John Harrelson | Nigel Kinrade Photography

“When you get to the Final Four, it means, okay, you’re in the top 16, you’ve made it through the rounds, and you’ve put yourself‑‑ it’s more of, to me, an idea of your season and how it’s gone. When I look at the Final Four, every one of these guys are worthy. I don’t think anyone faked their way through these playoffs when it comes to the competition that we’re going to be up against. It’s a very worthy four, but certainly I think that our goal is always to make the Final Four. It’s never to actually win the championship. That’s just a very hard goal, considering it’s just one race and there’s so many X factors that‑‑ you have to be perfect.”

The Championship 4 importance is something that Keselowski backs up, even while not wanting “to undermine winning the championship,” due to the level of accomplishment it is. He says it comes up in discussions when surrounding contracts team budgets, a driver generally making 30 to 45 percent of that.

“If you quantify how important the Final Four is, using that same analogy, you kind of follow the money and almost all the major team owners have lent credence to that in the driver contracts, whether that be bonus structures or whatever it might be. I think that’s really intentional,” he explained. “I think the car owners are answering that for us. And the car owners kind of roll downhill from the sponsors. So the sponsors are answering as well. And the sponsors of course play off of ratings and attendance and things of that nature, specifically what kind of ROI they’re seeing in their media numbers, so the media kind of has answered that question.

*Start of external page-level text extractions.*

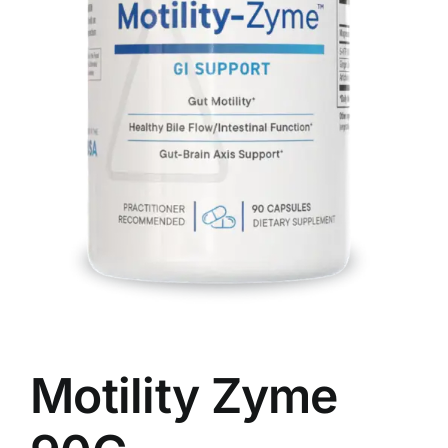
Food
Contact Us
My Account
Search
For:
Motility Zyme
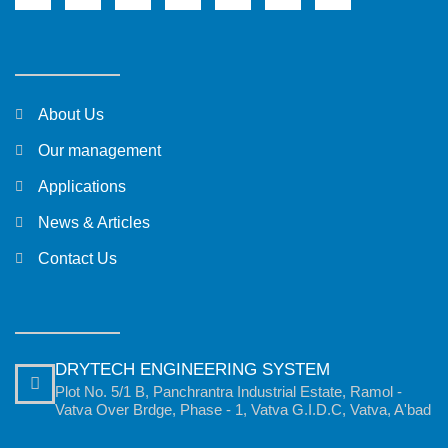
About Us
Our management
Applications
News & Articles
Contact Us
DRYTECH ENGINEERING SYSTEM
Plot No. 5/1 B, Panchrantra Industrial Estate, Ramol -
Vatva Over Brdge, Phase - 1, Vatva G.I.D.C, Vatva, A'bad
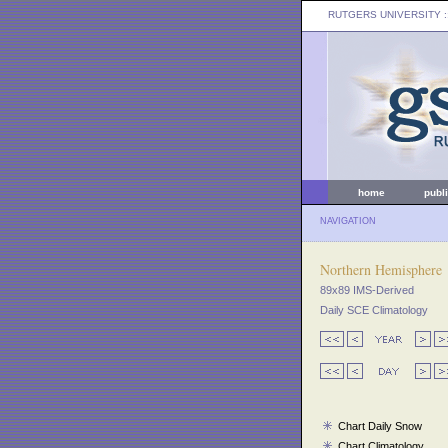
RUTGERS UNIVERSITY
:
home
publ
NAVIGATION
Northern Hemisphere
89x89 IMS-Derived
Daily SCE Climatology
Chart Daily Snow
Chart Climatology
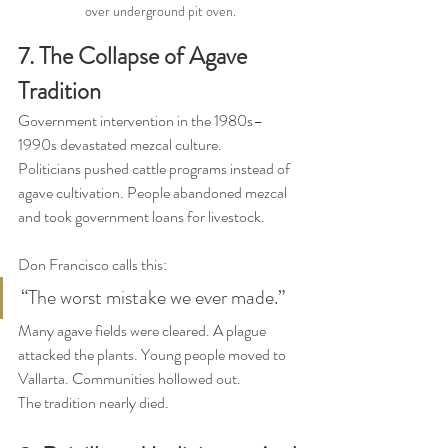
over underground pit oven.
7. The Collapse of Agave 
Tradition
Government intervention in the 1980s–
1990s devastated mezcal culture.
Politicians pushed cattle programs instead of 
agave cultivation. People abandoned mezcal 
and took government loans for livestock.
Don Francisco calls this:
“The worst mistake we ever made.”
Many agave fields were cleared. A plague 
attacked the plants. Young people moved to 
Vallarta. Communities hollowed out.
The tradition nearly died.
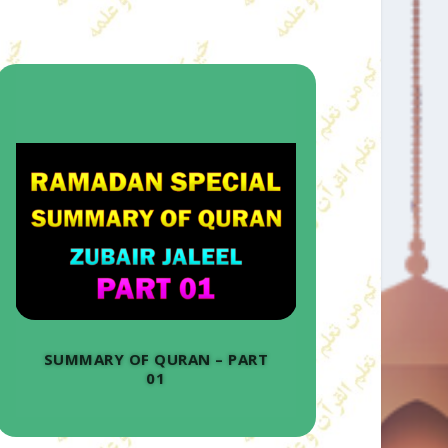
SUMMARY OF QURAN – PART
01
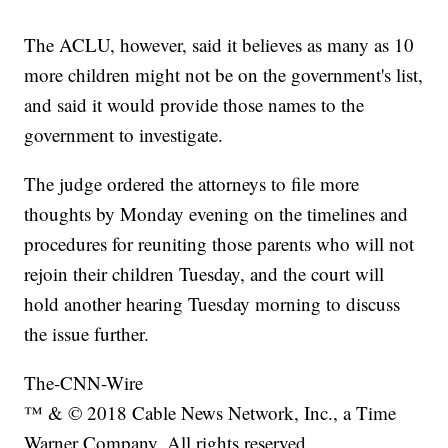
The ACLU, however, said it believes as many as 10
more children might not be on the government's list,
and said it would provide those names to the
government to investigate.
The judge ordered the attorneys to file more
thoughts by Monday evening on the timelines and
procedures for reuniting those parents who will not
rejoin their children Tuesday, and the court will
hold another hearing Tuesday morning to discuss
the issue further.
The-CNN-Wire
™ & © 2018 Cable News Network, Inc., a Time
Warner Company. All rights reserved.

“And as you guys know as members of the media, based off your own metrics that you have, the fans react pretty strongly to it, that’s why there’s such a great turnout here on sessions like this, because everyone is looking for great content to share with those fans because it’s probably going to be consumed at a fairly high level. Long story short, I think we all have our own sense of how important it is to make the Final Four and how significant it is to our sport across the different stakeholders, and I’m right in line with that.”

It’s a conversation his competition was quickly ready to deflate, though, as Logano asked what people question most when a driver retires – how many championships, or how many appearances in the finals.

“I take some pride in saying we made it to the Championship 4 this many times. That’s great. It shows a body of work throughout the year. I know it comes down to one race, it’s all or nothing. I get that,” he added. “But the trophy is what it’s about.

“I ask this question all the time: Anyone remember who finished second last year? I don’t. I honestly have no clue who finished second last year, or third or fourth, or even who was it in. I know I wasn’t in it, that’s what I know. When I look at it that way, it’s about the championship. It’s about the big trophy. That’s all anybody remembers. Everybody remembers Kyle Busch won, that’s all I remember.”

Despite the debates that have been had in the days since Martinsville Speedway, all the competitors and commentators have agreed on one thing – the format should not be changed. As Dale Earnhardt Jr. alluded to, “Kevin had three races, everybody had three races, and it just didn’t work out, and he had the benefit of all those bonus points.”

“I didn’t walk away from Martinsville saying that’s messed up, that’s wrong Kevin Harvick is not in the championship,” he added. “I saw the three races play out in front of me, I saw the points change throughout these three races, and I saw him in the situation that he was as that race started to unfold, and the final laps, and it is what it is. It’s extremely unfortunate, but I think he had every opportunity to make it and it didn’t work out.”